New Patients (patients not yet prescribed)
- Require informed consent to every patient of the risks and dangers of benzodiazepine/Z-drug use past the recommended 2-4 weeks.
- Adhere to the existing guidelines: short-term prescriptions (2-4 weeks only) in minimal dosage
- Learn existing non-drug treatments for anxiety and insomnia
- Educate doctors, other prescribers, and healthcare workers about the potential dangers of benzodiazepines and Z-drugs
Long-Term Patients (already physically dependent)
- Educate the medical community about slow, safer tapering protocols, where the patient (not the prescriber) is in control of the rate/speed, to discontinue the drugs (if the patient desires).

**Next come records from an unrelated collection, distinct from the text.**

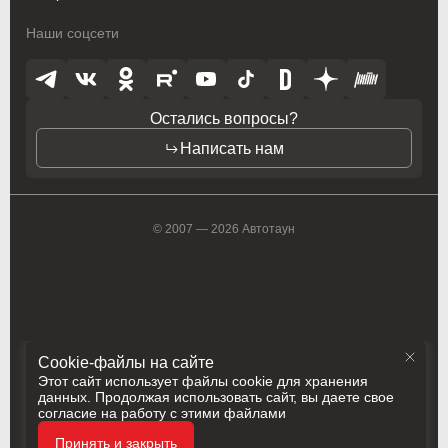
Наши соцсети
Остались вопросы?
Написать нам
© 2007 — 2026 Автотаун
Cookie-файлы на сайте
Этот сайт использует файлы cookie для хранения
данных. Продолжая использовать сайт, вы даете свое
согласие на работу с этими файлами
Политика конфиденциальности
Принять и закрыть
Разработка
Сделано в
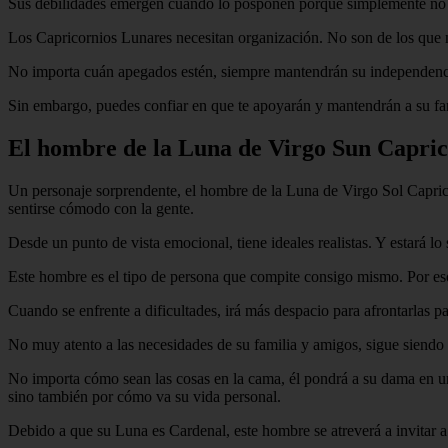
Sus debilidades emergen cuando lo posponen porque simplemente no est
Los Capricornios Lunares necesitan organización. No son de los que 
No importa cuán apegados estén, siempre mantendrán su independenci
Sin embargo, puedes confiar en que te apoyarán y mantendrán a su fa
El hombre de la Luna de Virgo Sun Capric
Un personaje sorprendente, el hombre de la Luna de Virgo Sol Capric
sentirse cómodo con la gente.
Desde un punto de vista emocional, tiene ideales realistas. Y estará 
Este hombre es el tipo de persona que compite consigo mismo. Por eso 
Cuando se enfrente a dificultades, irá más despacio para afrontarlas p
No muy atento a las necesidades de su familia y amigos, sigue siendo
No importa cómo sean las cosas en la cama, él pondrá a su dama en un 
sino también por cómo va su vida personal.
Debido a que su Luna es Cardenal, este hombre se atreverá a invitar a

Always inform the patient of risks of remaining physically dependent on a benzodiazepine and the risks of cessation.
- Funding for benzodiazepine-harm research, patient support groups and dedicated withdrawal clinics.
- FDA box or other heightened warnings on the drugs themselves or within the drug literature/patient handout that accompanies the drug prescription. (FDA Announced in September, 2020)
- Research into the long-term effects of benzodiazepines.
- Greater transparency about the results of drug company sponsored trials.
- Continued and persistent pressure (through activism, awareness, lobbying, grassroots efforts) on government health authorities and the public.
- In some cases, filing a complaint about negligent medical providers to the State Medical Board (or other prescriber regulatory agencies, depending on location) may be in order, as may the pursuit of litigation and exposing any settlements publicly. This includes cases where inappropriate or abrupt withdrawal has resulted in a severe withdrawal syndrome. Avoiding formal complaints and litigation can be a significant motivator for providers to get quickly educated.